The records →
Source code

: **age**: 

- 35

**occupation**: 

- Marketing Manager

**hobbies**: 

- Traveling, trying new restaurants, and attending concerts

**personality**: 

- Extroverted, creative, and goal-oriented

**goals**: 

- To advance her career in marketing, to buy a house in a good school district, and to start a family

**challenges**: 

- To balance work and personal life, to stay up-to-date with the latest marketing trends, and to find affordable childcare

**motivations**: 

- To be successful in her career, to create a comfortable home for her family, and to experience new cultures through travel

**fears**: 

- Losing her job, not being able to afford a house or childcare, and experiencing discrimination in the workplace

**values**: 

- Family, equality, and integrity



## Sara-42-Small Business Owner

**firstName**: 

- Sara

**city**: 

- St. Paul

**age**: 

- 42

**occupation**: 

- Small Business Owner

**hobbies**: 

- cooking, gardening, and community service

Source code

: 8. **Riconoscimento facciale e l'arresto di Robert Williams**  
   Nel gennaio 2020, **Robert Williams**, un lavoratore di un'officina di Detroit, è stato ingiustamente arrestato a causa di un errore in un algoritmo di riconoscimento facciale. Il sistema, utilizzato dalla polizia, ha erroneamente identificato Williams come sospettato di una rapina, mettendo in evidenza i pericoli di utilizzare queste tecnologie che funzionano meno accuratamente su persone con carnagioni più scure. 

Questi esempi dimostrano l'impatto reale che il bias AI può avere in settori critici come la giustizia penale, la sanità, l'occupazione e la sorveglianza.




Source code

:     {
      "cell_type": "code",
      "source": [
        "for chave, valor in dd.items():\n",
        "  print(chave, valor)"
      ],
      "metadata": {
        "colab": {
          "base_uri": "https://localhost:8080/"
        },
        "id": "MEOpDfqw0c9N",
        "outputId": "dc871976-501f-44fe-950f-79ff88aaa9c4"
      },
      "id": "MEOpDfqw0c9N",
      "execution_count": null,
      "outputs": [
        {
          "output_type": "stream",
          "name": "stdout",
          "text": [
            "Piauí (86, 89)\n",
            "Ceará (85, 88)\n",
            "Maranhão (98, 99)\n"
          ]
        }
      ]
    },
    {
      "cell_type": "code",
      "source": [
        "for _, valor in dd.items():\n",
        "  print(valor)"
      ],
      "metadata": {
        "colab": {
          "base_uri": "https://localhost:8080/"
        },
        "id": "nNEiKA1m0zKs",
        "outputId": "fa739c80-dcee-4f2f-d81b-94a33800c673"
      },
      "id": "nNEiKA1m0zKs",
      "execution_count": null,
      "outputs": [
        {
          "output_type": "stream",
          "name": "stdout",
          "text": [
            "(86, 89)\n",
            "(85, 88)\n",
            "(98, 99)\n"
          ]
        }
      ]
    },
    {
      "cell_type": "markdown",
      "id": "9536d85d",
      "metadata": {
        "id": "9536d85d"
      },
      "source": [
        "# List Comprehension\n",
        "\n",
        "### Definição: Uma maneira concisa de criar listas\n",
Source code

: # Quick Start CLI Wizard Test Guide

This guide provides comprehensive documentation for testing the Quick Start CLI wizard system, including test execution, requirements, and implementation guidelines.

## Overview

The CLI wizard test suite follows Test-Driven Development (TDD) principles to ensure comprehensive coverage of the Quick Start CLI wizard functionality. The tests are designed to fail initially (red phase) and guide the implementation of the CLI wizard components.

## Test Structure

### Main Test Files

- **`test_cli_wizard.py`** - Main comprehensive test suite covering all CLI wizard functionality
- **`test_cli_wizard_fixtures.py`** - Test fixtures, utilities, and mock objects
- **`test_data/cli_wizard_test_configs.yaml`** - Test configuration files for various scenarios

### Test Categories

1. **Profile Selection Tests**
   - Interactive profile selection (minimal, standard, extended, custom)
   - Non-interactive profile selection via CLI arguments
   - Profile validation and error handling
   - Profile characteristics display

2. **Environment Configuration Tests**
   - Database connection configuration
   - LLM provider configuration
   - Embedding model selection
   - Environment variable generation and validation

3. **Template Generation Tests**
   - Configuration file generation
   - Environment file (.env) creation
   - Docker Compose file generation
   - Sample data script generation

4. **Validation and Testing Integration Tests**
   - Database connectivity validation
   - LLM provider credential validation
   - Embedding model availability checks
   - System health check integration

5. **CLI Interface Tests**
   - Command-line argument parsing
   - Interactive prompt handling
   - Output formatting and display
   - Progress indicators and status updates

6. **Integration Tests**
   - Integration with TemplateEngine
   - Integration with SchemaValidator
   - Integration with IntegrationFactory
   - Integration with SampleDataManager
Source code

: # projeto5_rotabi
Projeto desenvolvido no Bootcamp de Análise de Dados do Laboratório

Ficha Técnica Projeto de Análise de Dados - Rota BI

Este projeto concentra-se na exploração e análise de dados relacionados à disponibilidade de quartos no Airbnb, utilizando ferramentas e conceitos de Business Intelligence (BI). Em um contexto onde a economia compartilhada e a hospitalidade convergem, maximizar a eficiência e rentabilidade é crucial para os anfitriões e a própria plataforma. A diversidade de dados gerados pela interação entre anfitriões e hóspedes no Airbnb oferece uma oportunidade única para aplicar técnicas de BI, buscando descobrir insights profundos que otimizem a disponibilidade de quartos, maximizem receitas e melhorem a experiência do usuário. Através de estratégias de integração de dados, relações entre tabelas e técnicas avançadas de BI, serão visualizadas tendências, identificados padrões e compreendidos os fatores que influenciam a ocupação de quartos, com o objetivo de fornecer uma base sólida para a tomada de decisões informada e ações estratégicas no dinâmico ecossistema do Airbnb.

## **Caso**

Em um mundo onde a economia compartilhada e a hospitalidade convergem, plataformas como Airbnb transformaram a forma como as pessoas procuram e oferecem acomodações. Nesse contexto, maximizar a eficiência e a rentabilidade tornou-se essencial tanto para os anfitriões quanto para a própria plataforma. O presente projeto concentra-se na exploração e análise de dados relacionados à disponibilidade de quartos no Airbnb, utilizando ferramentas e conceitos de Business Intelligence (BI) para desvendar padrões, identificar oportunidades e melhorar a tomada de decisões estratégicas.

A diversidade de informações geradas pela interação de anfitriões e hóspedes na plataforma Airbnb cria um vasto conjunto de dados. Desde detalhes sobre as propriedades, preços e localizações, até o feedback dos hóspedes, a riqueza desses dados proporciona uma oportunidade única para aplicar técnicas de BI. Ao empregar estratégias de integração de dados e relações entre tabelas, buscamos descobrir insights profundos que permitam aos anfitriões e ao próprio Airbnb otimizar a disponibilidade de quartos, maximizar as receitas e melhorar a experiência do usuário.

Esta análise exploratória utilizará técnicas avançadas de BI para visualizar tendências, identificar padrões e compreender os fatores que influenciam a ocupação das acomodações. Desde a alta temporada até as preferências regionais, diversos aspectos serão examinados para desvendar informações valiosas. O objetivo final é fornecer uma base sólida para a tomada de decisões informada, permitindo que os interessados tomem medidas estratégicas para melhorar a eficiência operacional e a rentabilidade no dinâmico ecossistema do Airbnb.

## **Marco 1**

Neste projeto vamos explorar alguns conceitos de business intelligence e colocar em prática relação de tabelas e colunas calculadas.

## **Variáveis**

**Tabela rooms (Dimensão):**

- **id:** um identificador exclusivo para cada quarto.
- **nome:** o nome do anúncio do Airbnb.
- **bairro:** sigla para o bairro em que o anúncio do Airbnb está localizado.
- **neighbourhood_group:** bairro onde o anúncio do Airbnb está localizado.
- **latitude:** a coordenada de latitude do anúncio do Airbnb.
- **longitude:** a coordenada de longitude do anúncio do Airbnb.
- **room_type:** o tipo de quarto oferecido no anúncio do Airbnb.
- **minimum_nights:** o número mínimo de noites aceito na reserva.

Work to complete → A single number is required: the count of lines in the records that include the string "Embedding".

Problem solution → 2